As one of the largest and most sophisticated refiners, Valero has a number of advantages over other companies in the sector that are losing money. It operates primarily large, high-conversion facilities with logistical advantages that can produce high proportions of clean fuels from low-quality crudes, such as heavy or high-sulfur grades, that trade at discounted prices. Other refiners with smaller, less-efficient and -sophisticated plants produce larger amounts of residual products that sell at low prices, and have less flexibility to switch products and feedstocks. A large component of Valero's output is ultra-low-sulfur diesel, which has been one of the few healthy areas of profitability this year. Growing demand from Europe, which is undergoing a shift from gasoline vehicles to a diesel-fueled passenger fleet, is supporting very strong diesel margins that partially offset the weakness in gasoline and other products.
Valero is adjusting both its operating and financial behavior in response to poor market conditions. The company cut back on gasoline production in the first quarter because of thin margins and is maximizing diesel production, shifting about 100,000 bpd of output from gasoline to diesel. Valero is also accelerating maintenance that requires equipment downtime, taking capacity off-line now to be ready in case margins improve.
Longer term, Valero has shifted away from capacity expansion and toward improving operating efficiency. A five-year plan targets $1 billion of operating profit improvement per year, derived from gains in equipment reliability and lower energy use. Less unplanned downtime contributes $550 million of the improvement and energy efficiency another $250 million.
In a departure from its history as the most aggressive consolidator in the industry, Valero sold two refineries in the past 12 months, and is considering selling several more.
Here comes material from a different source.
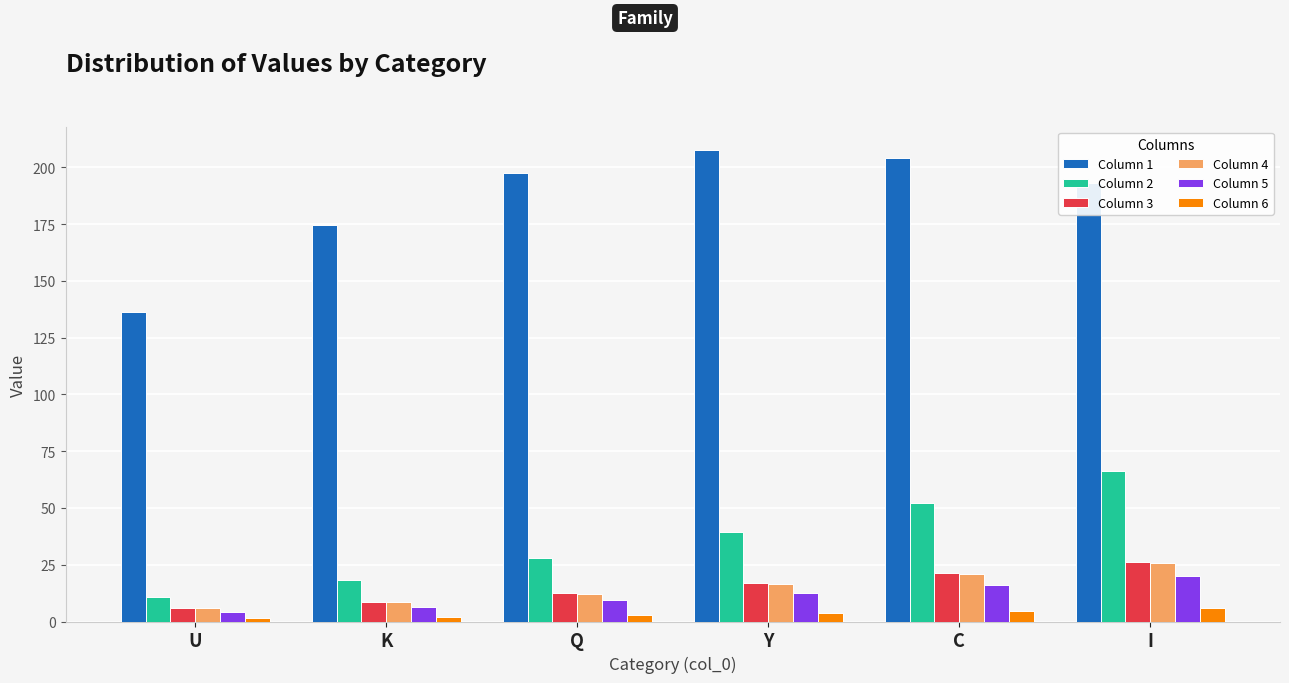

What is the lowest value of the Column 1 series?

136.2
The divestitures will likely improve the company's overall operating performance and eliminate the need to make expensive investments to upgrade the facilities.
On the financial side, Valero is conserving liquidity in response to reduced cash flow and increased working capital needs, but it remains committed to share repurchases. The company ended the first quarter with ample liquidity, including an undrawn $2.5 billion credit facility and $1.4 billion in cash. A further runup in crude prices, however, would result in an additional increase in working capital. The business is also generating less cash to fund ambitious investment plans.
In response, Valero is deferring spending on major projects, reducing its capital expenditure budget for 2008 to $4.2 billion from $4.5 billion. Without margin improvement, planned capital spending and dividends of about $300 million will likely exceed cash flow in 2008. The company reduced its level of share repurchases but still bought back about $500 million of stock in the first quarter.
The Bottom Line
Clearly, escalating energy prices aren't necessarily a huge windfall for everyone in the oil and gas industry. In E&P, the winners will more likely be the ones that can manage their budgets and labor costs to keep rising expenses from wiping out their higher cash flows. At the same time, refiners that are nimble enough to switch away from lower-margin fuels and capacity expansion will likely reap greater rewards when market conditions improve. Still, continued market volatility and economic stresses could weigh further on these companies and their ratings.